Please output the listing exactly as it stands, but omit any images.

# # # # #

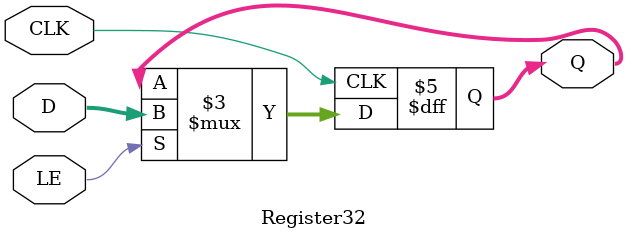
<source format=v>

module Register32(output reg [31:0] Q, input [31:0] D, input LE, CLK);
    
    initial begin
        Q = 0; // <-- esta línea es la clave
    end

    always @(posedge CLK) begin
        if (LE)
            Q <= D;
    end

endmodule


</source>
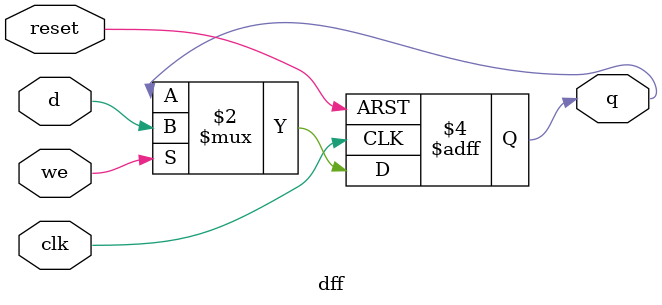
<source format=sv>

/*
* This Source Code Form is subject to the terms of the Mozilla Public
* License, v. 2.0. If a copy of the MPL was not distributed with this
* file, You can obtain one at https://mozilla.org/MPL/2.0/.
*/
`default_nettype none


/* svlint off keyword_forbidden_wire_reg */
module dff #(
    parameter int unsigned SIZE = 1
)(
    input  wire [SIZE - 1:0] d,
    input  wire              we,
    input  wire              clk,
    input  wire              reset,
    output reg  [SIZE - 1:0] q
);
/* svlint on keyword_forbidden_wire_reg */



    always_ff @(posedge clk or posedge reset) begin
        if (reset) begin
            q <= 0;
        end else begin
            if (we) begin
                q <= d;
            end
        end
    end

endmodule

`default_nettype wire

</source>
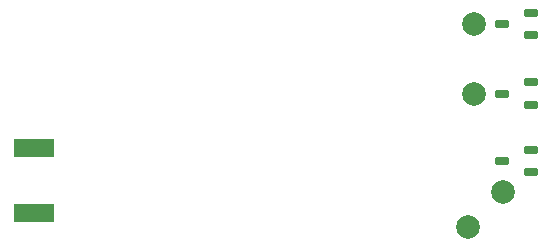
<source format=gbr>
G04*
G04 #@! TF.GenerationSoftware,Altium Limited,Altium Designer,25.5.2 (35)*
G04*
G04 Layer_Color=128*
%FSLAX44Y44*%
%MOMM*%
G71*
G04*
G04 #@! TF.SameCoordinates,A7D09D84-BF10-4A22-89B3-4961FFB17041*
G04*
G04*
G04 #@! TF.FilePolarity,Positive*
G04*
G01*
G75*
%ADD24R,3.5000X1.6000*%
G04:AMPARAMS|DCode=42|XSize=0.63mm|YSize=1.15mm|CornerRadius=0.063mm|HoleSize=0mm|Usage=FLASHONLY|Rotation=270.000|XOffset=0mm|YOffset=0mm|HoleType=Round|Shape=RoundedRectangle|*
%AMROUNDEDRECTD42*
21,1,0.6300,1.0240,0,0,270.0*
21,1,0.5040,1.1500,0,0,270.0*
1,1,0.1260,-0.5120,-0.2520*
1,1,0.1260,-0.5120,0.2520*
1,1,0.1260,0.5120,0.2520*
1,1,0.1260,0.5120,-0.2520*
%
%ADD42ROUNDEDRECTD42*%
%ADD44C,2.0000*%
D24*
X600Y118124D02*
D03*
Y62724D02*
D03*
D42*
X421410Y213500D02*
D03*
Y154500D02*
D03*
Y97500D02*
D03*
X397010Y223000D02*
D03*
X421410Y232500D02*
D03*
X397010Y107000D02*
D03*
X421410Y116500D02*
D03*
X397010Y164000D02*
D03*
X421410Y173500D02*
D03*
D44*
X368300Y50800D02*
D03*
X373210Y164000D02*
D03*
X373210Y223000D02*
D03*
X398000Y81000D02*
D03*
M02*

</source>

# # # # #

> _SOLUTION TO THIS EXERCISE_:
<source format=v>

module Register32(output reg [31:0] Q, input [31:0] D, input LE, CLK);
    
    initial begin
        Q = 0; // <-- esta línea es la clave
    end

    always @(posedge CLK) begin
        if (LE)
            Q <= D;
    end

endmodule


</source>
<source format=sv>

/*
* This Source Code Form is subject to the terms of the Mozilla Public
* License, v. 2.0. If a copy of the MPL was not distributed with this
* file, You can obtain one at https://mozilla.org/MPL/2.0/.
*/
`default_nettype none


/* svlint off keyword_forbidden_wire_reg */
module dff #(
    parameter int unsigned SIZE = 1
)(
    input  wire [SIZE - 1:0] d,
    input  wire              we,
    input  wire              clk,
    input  wire              reset,
    output reg  [SIZE - 1:0] q
);
/* svlint on keyword_forbidden_wire_reg */



    always_ff @(posedge clk or posedge reset) begin
        if (reset) begin
            q <= 0;
        end else begin
            if (we) begin
                q <= d;
            end
        end
    end

endmodule

`default_nettype wire

</source>
<source format=gbr>
G04*
G04 #@! TF.GenerationSoftware,Altium Limited,Altium Designer,25.5.2 (35)*
G04*
G04 Layer_Color=128*
%FSLAX44Y44*%
%MOMM*%
G71*
G04*
G04 #@! TF.SameCoordinates,A7D09D84-BF10-4A22-89B3-4961FFB17041*
G04*
G04*
G04 #@! TF.FilePolarity,Positive*
G04*
G01*
G75*
%ADD24R,3.5000X1.6000*%
G04:AMPARAMS|DCode=42|XSize=0.63mm|YSize=1.15mm|CornerRadius=0.063mm|HoleSize=0mm|Usage=FLASHONLY|Rotation=270.000|XOffset=0mm|YOffset=0mm|HoleType=Round|Shape=RoundedRectangle|*
%AMROUNDEDRECTD42*
21,1,0.6300,1.0240,0,0,270.0*
21,1,0.5040,1.1500,0,0,270.0*
1,1,0.1260,-0.5120,-0.2520*
1,1,0.1260,-0.5120,0.2520*
1,1,0.1260,0.5120,0.2520*
1,1,0.1260,0.5120,-0.2520*
%
%ADD42ROUNDEDRECTD42*%
%ADD44C,2.0000*%
D24*
X600Y118124D02*
D03*
Y62724D02*
D03*
D42*
X421410Y213500D02*
D03*
Y154500D02*
D03*
Y97500D02*
D03*
X397010Y223000D02*
D03*
X421410Y232500D02*
D03*
X397010Y107000D02*
D03*
X421410Y116500D02*
D03*
X397010Y164000D02*
D03*
X421410Y173500D02*
D03*
D44*
X368300Y50800D02*
D03*
X373210Y164000D02*
D03*
X373210Y223000D02*
D03*
X398000Y81000D02*
D03*
M02*

</source>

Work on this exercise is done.